MUST AND JUICE CLARIFICATION: TANK THROUGHPUT
The Sediment Interface Detector from Raven: A new tool for winemakers.
MUST CLARIFICATION / DeBOURBAGE
When is the optimum time to rack the must?
You have a brief window of time during juice clarification to produce a must that will blossom in the fermentation tank. A noted winemaker calls this “goldilocks” juice. Not too heavy, not too thin, but just the right amount of goodies for a perfect balance of esters and alcohol.
Winemakers throughout the world say must clarification is the most important stage after harvest for white wine production. Problems at this stage create challenges later.
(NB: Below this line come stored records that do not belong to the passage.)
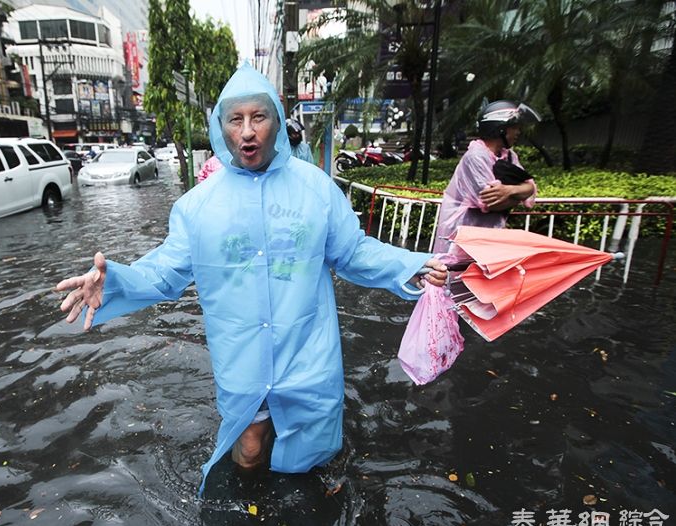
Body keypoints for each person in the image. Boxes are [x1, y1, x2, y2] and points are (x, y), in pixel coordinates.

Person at [56, 63, 447, 494]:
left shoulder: (316, 189)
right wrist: (114, 280)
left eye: (258, 117)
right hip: (241, 353)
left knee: (314, 444)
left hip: (307, 349)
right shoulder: (197, 207)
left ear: (277, 122)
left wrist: (411, 264)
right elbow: (164, 271)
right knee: (249, 443)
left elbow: (352, 251)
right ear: (219, 127)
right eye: (235, 119)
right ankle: (250, 507)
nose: (247, 131)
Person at [432, 100, 541, 256]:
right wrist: (517, 195)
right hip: (461, 235)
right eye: (514, 127)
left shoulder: (509, 156)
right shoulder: (476, 156)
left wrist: (508, 190)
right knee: (455, 276)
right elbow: (491, 203)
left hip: (489, 235)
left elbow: (530, 188)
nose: (518, 132)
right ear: (501, 128)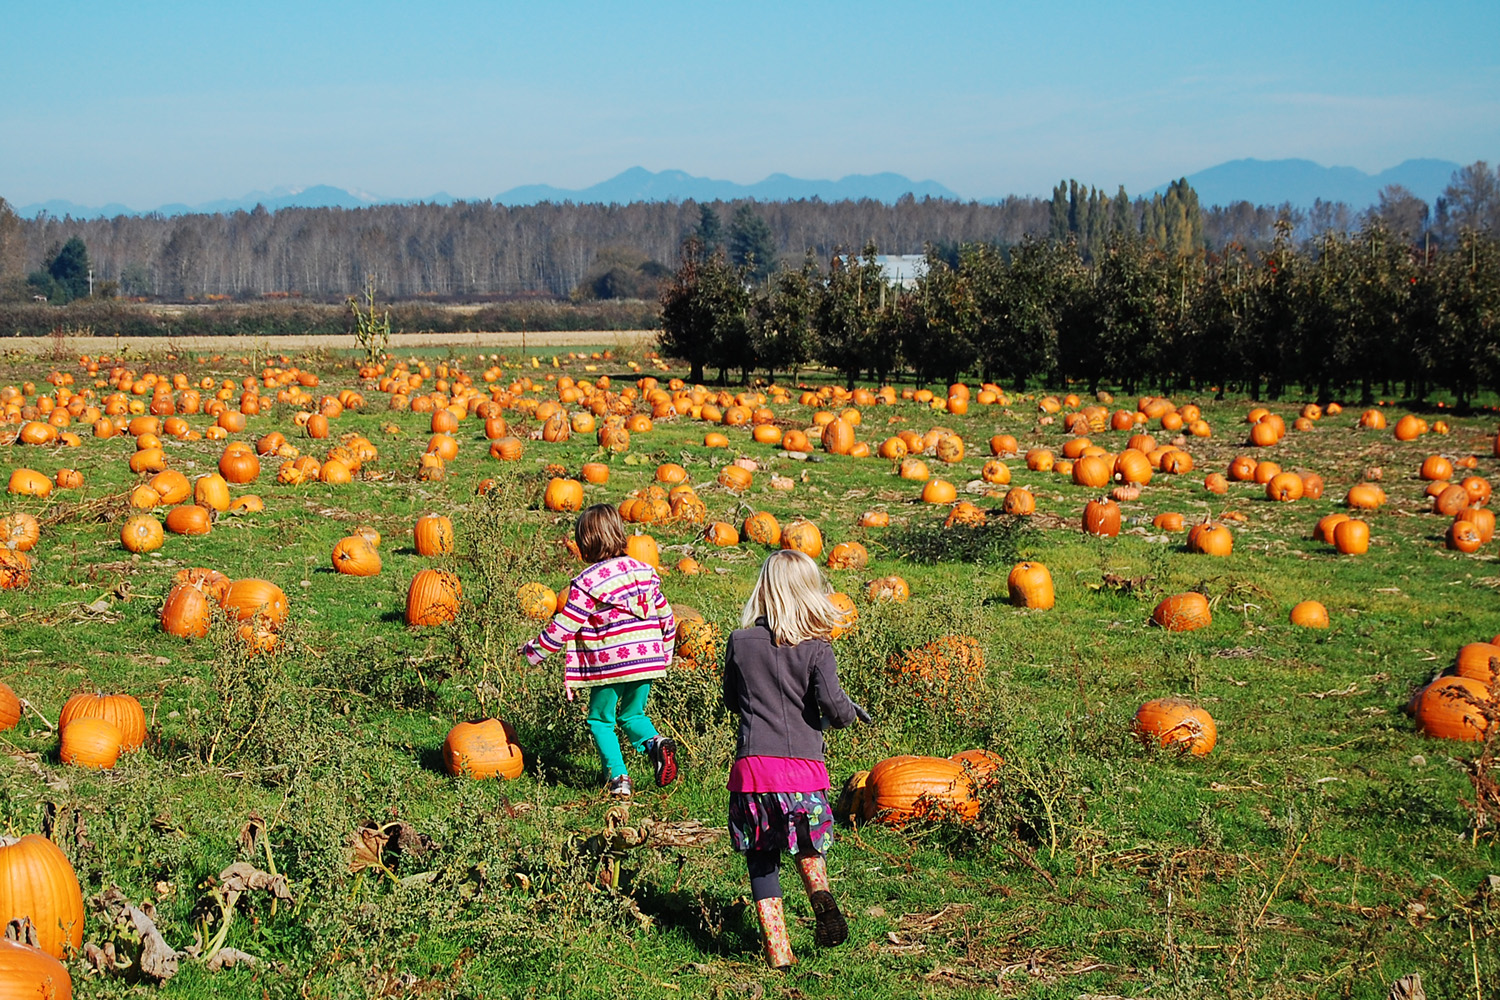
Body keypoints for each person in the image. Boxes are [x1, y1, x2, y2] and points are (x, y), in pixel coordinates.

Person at [722, 549, 870, 970]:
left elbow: (732, 700)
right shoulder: (817, 649)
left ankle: (779, 953)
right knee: (806, 843)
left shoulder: (740, 641)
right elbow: (835, 709)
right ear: (810, 594)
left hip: (752, 772)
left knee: (761, 856)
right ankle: (819, 893)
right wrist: (847, 712)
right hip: (803, 774)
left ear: (765, 590)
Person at [521, 504, 677, 797]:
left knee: (600, 719)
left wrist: (534, 651)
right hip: (647, 660)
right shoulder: (645, 572)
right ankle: (656, 743)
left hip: (611, 664)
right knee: (633, 715)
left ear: (584, 545)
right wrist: (665, 654)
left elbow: (565, 625)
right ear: (619, 534)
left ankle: (619, 779)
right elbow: (666, 616)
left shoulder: (587, 582)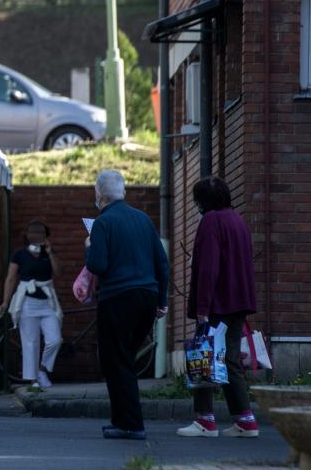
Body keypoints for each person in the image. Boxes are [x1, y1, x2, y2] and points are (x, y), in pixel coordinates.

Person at [84, 170, 170, 440]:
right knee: (125, 360)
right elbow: (162, 263)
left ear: (98, 194)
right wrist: (162, 300)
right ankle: (125, 421)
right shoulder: (144, 220)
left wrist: (89, 246)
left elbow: (98, 265)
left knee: (115, 361)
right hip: (147, 297)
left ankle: (130, 424)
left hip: (117, 298)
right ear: (124, 192)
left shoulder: (102, 223)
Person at [177, 176, 260, 439]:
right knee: (231, 360)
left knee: (205, 358)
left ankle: (205, 420)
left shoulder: (211, 222)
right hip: (238, 302)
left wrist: (203, 307)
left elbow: (208, 267)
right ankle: (245, 419)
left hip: (217, 303)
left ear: (203, 200)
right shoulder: (238, 221)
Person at [0, 220, 64, 389]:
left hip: (47, 302)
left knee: (54, 340)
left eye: (40, 233)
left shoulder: (48, 253)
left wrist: (50, 253)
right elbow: (11, 278)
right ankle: (32, 379)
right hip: (27, 302)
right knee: (30, 342)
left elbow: (58, 272)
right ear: (27, 235)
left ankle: (42, 369)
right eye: (33, 232)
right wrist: (6, 301)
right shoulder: (19, 254)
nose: (36, 236)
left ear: (45, 236)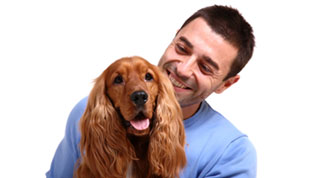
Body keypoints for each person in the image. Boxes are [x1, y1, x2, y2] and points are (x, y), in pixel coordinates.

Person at [46, 5, 256, 178]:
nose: (183, 69)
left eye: (205, 67)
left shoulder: (230, 151)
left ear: (226, 84)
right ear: (173, 40)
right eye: (182, 48)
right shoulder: (86, 112)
The Sediment Interface Detector (SID) puts process control in your hands. Track how fast the wine must is settling and predict if a tank will need assistance to avoid a problem.
TRUST BUT VERIFY
Spontaneous juice setting is preferred. And the SID is a useful tool to confirm that the grape solids are precipitating naturally and as expected.
Bentonite, or potassium caseinate is commonly used when a must clarification tank is “stuck” and not progressing at a satisfactory rate. Although wine fining agents clarify the supernate, they also increase the sediment layers and the amount of juice trapped at the bottom. Verify fining adjustments on the spot with the SID to minimize waste and labor.
The SID informs the winemaker how much sediment is in the bottom and logically how much juice is ready to rack. The cellar crew becomes more efficient at routing wine hose to the appropriate receiving tanks. Stop schlepping hose all over the cellar.
With tons of fresh wine grapes waiting, clarification tank throughput is critical. Avoid “bottlenecks” in the white wine must clarification stage of production and keep the fruit flowing thru cold settling to wine fermentation. The SID is a process control tool that wineries will use throughout the day to help keep production on schedule.
Racking white must too soon risks bringing excess suspended solids to the fermentation tank which could lead to excess fusel alcohol production and impaired fruitiness. Excess suspended solids in must are known to produce hydrogen sulfide which causes off-odors.
Delayed racking may bring on fermentation in the must clarification tank from wild or winery yeast. In addition, removal of too much suspended solid matter may slow down alcoholic and malolactic fermentation.